# A/c Vent Removal



## vdub (Jun 19, 2004)

Does anyone know how to take the A/C vent on the ceiling off so that you can clean them? That is, without breaking something. It looks as if the 3 indents should hit a opening on the swivel and them come off, but I have twisted and pulled to no avail.... Hints?


----------



## outback loft (Sep 22, 2008)

I assume you have the ones that just spin around and have no option to close them. If that is the case get something just under one side of it and pull down while twisting, they do come off, but not easily.


----------



## vdub (Jun 19, 2004)

Yeap, that's the kind I have. I was trying to do that. I figured that's how they would come off, but I was probably to timid about pulling hard enough for fear of breaking the damned thing.

Work request 1: Convert the listing below into a JSON list of strings with one string per line and no blank lines. Start at the first line of the listing and end with the line containing "de les smart citie", including both of those lines.

Material for this exercise:
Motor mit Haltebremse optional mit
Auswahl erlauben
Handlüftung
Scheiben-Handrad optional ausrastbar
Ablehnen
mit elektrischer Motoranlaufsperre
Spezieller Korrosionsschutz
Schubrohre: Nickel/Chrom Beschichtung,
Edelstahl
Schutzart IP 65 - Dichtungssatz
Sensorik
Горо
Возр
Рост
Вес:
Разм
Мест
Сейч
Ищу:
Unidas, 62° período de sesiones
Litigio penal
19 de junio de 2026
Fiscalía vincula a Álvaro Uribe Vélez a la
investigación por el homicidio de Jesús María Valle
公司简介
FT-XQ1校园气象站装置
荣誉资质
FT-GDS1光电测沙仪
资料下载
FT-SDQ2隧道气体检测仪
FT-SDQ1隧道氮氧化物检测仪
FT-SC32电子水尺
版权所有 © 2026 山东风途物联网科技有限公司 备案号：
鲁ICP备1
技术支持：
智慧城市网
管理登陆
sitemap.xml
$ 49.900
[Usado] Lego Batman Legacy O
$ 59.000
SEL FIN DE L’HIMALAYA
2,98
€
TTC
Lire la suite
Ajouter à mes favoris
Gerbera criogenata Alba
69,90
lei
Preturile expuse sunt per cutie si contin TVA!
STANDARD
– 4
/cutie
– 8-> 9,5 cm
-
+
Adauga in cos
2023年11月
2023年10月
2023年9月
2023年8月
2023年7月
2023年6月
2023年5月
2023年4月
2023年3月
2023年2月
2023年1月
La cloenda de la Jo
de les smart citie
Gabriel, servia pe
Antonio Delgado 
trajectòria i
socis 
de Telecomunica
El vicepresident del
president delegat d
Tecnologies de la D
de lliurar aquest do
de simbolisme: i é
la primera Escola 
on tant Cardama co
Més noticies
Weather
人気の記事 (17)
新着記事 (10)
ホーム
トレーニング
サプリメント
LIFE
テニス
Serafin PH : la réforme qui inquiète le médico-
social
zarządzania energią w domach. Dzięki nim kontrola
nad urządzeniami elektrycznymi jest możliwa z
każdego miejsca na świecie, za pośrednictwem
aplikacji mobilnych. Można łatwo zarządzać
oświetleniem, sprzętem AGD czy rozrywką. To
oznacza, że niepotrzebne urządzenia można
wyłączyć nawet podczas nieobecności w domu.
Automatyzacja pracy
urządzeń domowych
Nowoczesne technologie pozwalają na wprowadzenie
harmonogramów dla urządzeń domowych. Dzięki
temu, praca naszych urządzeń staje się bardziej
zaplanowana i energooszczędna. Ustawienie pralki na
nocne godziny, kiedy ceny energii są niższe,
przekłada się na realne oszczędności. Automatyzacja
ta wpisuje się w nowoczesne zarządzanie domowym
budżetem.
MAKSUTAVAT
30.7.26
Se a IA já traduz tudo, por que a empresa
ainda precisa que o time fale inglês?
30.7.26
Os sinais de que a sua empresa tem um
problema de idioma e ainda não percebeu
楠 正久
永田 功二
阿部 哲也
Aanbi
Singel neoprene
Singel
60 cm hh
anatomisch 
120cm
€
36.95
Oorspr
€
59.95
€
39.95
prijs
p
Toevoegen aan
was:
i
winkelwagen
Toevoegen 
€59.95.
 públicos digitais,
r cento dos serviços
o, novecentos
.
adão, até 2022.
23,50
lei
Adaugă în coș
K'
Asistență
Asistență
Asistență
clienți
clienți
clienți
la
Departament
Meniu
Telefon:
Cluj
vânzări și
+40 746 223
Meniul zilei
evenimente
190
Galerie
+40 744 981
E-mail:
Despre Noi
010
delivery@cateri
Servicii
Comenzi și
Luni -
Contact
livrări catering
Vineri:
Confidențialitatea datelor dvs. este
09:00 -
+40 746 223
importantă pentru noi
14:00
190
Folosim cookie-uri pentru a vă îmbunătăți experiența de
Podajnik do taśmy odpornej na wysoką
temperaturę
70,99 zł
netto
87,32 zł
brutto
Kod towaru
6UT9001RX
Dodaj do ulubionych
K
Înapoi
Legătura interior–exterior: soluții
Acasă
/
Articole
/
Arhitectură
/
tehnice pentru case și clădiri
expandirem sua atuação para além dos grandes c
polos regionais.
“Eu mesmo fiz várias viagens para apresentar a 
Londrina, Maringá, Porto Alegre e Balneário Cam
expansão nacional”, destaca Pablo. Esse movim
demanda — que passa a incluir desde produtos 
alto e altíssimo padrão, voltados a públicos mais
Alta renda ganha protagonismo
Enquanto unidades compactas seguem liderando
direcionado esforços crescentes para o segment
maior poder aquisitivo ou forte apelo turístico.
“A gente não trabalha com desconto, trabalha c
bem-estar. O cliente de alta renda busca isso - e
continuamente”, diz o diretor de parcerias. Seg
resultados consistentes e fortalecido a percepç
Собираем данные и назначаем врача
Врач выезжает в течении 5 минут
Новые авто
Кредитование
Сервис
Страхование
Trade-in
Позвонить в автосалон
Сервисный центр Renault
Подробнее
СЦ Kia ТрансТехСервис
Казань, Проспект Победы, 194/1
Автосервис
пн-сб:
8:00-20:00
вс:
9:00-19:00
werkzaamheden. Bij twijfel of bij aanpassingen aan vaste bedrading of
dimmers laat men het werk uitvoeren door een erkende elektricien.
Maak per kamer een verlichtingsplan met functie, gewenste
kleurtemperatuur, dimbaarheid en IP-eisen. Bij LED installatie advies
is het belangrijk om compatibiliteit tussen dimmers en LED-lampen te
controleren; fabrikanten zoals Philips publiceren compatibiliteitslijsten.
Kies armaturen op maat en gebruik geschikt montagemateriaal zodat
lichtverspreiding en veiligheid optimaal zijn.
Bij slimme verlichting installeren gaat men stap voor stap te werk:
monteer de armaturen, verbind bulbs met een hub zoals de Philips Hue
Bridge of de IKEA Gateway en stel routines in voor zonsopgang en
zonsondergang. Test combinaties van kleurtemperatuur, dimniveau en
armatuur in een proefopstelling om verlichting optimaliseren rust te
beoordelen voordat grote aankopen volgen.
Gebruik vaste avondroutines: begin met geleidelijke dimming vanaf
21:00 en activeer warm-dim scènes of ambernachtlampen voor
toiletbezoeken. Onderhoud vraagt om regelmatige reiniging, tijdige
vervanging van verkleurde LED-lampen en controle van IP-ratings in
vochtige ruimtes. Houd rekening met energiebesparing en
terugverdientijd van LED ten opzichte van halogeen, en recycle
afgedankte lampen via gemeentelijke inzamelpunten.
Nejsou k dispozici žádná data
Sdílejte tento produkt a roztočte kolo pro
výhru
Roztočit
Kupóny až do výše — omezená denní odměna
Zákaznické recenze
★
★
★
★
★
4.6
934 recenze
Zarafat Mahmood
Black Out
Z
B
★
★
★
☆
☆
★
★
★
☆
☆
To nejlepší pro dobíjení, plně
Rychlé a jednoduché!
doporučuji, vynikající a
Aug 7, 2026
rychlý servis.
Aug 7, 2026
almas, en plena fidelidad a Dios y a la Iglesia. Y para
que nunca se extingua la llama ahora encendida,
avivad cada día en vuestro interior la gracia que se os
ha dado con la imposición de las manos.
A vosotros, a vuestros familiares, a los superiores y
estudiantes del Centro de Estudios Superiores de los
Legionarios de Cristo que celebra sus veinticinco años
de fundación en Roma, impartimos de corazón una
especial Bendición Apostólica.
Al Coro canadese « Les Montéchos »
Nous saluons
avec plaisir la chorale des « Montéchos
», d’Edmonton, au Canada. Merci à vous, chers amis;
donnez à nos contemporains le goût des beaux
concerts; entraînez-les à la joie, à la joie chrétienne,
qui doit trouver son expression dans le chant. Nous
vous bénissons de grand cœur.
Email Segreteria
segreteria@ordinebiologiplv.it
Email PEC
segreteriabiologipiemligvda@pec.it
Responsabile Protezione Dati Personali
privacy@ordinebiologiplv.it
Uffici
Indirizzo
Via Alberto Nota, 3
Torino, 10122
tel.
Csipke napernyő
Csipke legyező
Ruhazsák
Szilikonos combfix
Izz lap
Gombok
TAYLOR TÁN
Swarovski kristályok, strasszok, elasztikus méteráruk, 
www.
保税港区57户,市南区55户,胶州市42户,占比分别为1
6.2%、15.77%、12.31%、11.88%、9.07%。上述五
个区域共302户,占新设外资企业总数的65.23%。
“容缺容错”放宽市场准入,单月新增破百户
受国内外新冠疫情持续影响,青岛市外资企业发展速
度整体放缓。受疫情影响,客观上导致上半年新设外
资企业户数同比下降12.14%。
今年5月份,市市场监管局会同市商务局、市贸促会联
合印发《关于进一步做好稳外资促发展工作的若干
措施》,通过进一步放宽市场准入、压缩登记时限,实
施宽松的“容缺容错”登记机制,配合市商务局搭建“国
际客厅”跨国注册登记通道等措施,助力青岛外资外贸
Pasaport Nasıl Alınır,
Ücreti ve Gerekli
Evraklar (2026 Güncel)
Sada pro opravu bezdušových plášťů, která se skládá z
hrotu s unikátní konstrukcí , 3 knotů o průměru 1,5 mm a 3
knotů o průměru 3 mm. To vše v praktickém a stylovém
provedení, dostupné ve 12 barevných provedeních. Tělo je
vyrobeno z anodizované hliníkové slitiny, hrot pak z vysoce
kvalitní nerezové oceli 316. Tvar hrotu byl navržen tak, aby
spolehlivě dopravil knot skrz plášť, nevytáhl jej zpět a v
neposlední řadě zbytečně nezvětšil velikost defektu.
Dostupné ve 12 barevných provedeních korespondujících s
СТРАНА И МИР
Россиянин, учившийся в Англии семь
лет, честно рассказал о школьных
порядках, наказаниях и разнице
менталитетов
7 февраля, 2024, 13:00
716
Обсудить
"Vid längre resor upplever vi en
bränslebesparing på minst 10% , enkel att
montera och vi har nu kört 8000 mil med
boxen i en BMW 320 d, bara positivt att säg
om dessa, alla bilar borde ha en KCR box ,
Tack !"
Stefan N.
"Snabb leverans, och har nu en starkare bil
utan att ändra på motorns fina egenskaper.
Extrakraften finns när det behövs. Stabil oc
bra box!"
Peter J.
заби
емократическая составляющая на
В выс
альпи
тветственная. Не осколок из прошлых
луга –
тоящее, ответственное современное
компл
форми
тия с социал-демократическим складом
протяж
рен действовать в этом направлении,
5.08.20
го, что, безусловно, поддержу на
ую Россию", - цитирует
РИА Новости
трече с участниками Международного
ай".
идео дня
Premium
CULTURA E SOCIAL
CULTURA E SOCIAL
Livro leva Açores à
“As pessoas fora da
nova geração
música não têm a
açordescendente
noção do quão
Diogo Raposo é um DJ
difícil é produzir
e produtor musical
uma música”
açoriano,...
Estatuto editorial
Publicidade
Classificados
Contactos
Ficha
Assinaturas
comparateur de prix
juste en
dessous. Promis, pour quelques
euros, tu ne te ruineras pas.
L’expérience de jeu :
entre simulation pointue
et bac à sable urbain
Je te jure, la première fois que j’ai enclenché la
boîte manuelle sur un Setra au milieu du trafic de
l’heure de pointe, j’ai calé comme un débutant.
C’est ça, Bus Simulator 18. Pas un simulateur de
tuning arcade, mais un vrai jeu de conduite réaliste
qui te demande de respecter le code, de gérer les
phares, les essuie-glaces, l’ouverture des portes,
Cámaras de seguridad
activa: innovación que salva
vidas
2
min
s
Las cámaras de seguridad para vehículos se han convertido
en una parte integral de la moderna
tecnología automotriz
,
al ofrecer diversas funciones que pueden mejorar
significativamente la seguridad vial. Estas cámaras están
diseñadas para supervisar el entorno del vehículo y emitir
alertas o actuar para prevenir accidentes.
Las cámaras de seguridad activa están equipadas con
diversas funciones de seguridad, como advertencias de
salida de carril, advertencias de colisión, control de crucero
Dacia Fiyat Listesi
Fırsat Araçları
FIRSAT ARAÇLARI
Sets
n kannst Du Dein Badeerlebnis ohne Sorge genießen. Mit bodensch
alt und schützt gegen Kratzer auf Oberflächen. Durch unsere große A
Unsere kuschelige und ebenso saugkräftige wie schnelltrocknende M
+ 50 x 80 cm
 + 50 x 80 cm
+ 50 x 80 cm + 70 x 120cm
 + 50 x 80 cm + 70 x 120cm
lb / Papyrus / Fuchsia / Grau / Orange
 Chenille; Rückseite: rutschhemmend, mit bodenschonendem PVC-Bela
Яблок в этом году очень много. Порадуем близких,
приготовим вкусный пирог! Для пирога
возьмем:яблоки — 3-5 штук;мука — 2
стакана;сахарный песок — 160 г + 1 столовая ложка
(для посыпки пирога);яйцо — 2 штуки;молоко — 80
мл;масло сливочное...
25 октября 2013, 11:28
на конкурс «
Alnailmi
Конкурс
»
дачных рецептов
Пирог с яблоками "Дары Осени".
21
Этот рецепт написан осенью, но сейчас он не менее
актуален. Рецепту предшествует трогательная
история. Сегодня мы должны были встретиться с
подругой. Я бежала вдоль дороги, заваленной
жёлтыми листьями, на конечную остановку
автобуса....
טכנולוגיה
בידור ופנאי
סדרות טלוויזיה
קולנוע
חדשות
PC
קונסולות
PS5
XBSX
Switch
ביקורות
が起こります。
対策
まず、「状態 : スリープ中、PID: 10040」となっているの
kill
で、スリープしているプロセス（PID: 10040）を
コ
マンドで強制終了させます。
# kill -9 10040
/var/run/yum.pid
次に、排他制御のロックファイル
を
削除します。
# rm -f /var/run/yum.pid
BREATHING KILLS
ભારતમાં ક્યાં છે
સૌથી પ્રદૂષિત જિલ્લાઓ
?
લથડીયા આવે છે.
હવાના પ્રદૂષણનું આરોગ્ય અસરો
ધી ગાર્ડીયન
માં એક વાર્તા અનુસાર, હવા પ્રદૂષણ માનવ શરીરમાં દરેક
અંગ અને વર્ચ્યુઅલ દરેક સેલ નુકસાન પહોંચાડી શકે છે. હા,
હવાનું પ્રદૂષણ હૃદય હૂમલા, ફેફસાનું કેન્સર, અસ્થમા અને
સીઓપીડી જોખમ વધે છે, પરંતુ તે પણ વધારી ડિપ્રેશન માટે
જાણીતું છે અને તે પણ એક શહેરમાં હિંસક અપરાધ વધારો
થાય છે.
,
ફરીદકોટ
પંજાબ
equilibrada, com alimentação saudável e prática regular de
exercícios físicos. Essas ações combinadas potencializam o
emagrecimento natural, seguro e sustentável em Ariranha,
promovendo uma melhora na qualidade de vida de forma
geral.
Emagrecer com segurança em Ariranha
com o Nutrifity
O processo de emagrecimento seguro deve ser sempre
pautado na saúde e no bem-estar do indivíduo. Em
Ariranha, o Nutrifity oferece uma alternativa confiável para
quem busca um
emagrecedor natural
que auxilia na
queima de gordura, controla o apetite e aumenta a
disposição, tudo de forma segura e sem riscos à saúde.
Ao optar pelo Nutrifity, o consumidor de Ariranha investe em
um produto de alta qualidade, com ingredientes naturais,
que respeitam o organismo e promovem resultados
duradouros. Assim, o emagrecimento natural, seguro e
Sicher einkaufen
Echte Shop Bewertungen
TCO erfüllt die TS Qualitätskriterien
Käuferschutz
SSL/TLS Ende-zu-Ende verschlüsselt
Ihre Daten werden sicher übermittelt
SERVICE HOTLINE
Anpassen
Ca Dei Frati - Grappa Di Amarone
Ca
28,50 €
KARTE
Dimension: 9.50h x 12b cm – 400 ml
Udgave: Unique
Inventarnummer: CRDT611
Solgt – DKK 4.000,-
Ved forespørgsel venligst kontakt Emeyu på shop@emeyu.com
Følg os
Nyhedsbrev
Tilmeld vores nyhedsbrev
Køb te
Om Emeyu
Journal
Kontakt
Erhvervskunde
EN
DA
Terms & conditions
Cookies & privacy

Work request 2: Pick up the forum thread about removing ceiling A/C vents where its final post stops, and add what comes next.

Exercise output 1:
[
  "Motor mit Haltebremse optional mit",
  "Auswahl erlauben",
  "Handlüftung",
  "Scheiben-Handrad optional ausrastbar",
  "Ablehnen",
  "mit elektrischer Motoranlaufsperre",
  "Spezieller Korrosionsschutz",
  "Schubrohre: Nickel/Chrom Beschichtung,",
  "Edelstahl",
  "Schutzart IP 65 - Dichtungssatz",
  "Sensorik",
  "Горо",
  "Возр",
  "Рост",
  "Вес:",
  "Разм",
  "Мест",
  "Сейч",
  "Ищу:",
  "Unidas, 62° período de sesiones",
  "Litigio penal",
  "19 de junio de 2026",
  "Fiscalía vincula a Álvaro Uribe Vélez a la",
  "investigación por el homicidio de Jesús María Valle",
  "公司简介",
  "FT-XQ1校园气象站装置",
  "荣誉资质",
  "FT-GDS1光电测沙仪",
  "资料下载",
  "FT-SDQ2隧道气体检测仪",
  "FT-SDQ1隧道氮氧化物检测仪",
  "FT-SC32电子水尺",
  "版权所有 © 2026 山东风途物联网科技有限公司 备案号：",
  "鲁ICP备1",
  "技术支持：",
  "智慧城市网",
  "管理登陆",
  "sitemap.xml",
  "$ 49.900",
  "[Usado] Lego Batman Legacy O",
  "$ 59.000",
  "SEL FIN DE L’HIMALAYA",
  "2,98",
  "€",
  "TTC",
  "Lire la suite",
  "Ajouter à mes favoris",
  "Gerbera criogenata Alba",
  "69,90",
  "lei",
  "Preturile expuse sunt per cutie si contin TVA!",
  "STANDARD",
  "– 4",
  "/cutie",
  "– 8-> 9,5 cm",
  "-",
  "+",
  "Adauga in cos",
  "2023年11月",
  "2023年10月",
  "2023年9月",
  "2023年8月",
  "2023年7月",
  "2023年6月",
  "2023年5月",
  "2023年4月",
  "2023年3月",
  "2023年2月",
  "2023年1月",
  "La cloenda de la Jo",
  "de les smart citie"
]

Exercise output 2:
I did learn something today. The intake vent for the a/c has always bothered me as a good area to collect hard-to-clean dust. I finally got upset enough and figured I'd take the whole bloody vent grate off and clean it. So I took out the 4 screws and expected there to be several wires attached to the grate near the front where the controls are. Surprise, surprise, no wires, easy cleaning, now bright and shiney.... Should have done it a long time ago.

Thanks for the tip on the other vents....


----------



## CamperAndy (Aug 26, 2004)

Vents just pull off, nothing special to worry about.


----------



## vdub (Jun 19, 2004)

Yeap, that did it.... They're all off.... I wonder if the wife will clean them? Nah, I better get busy.... THANKS ALL!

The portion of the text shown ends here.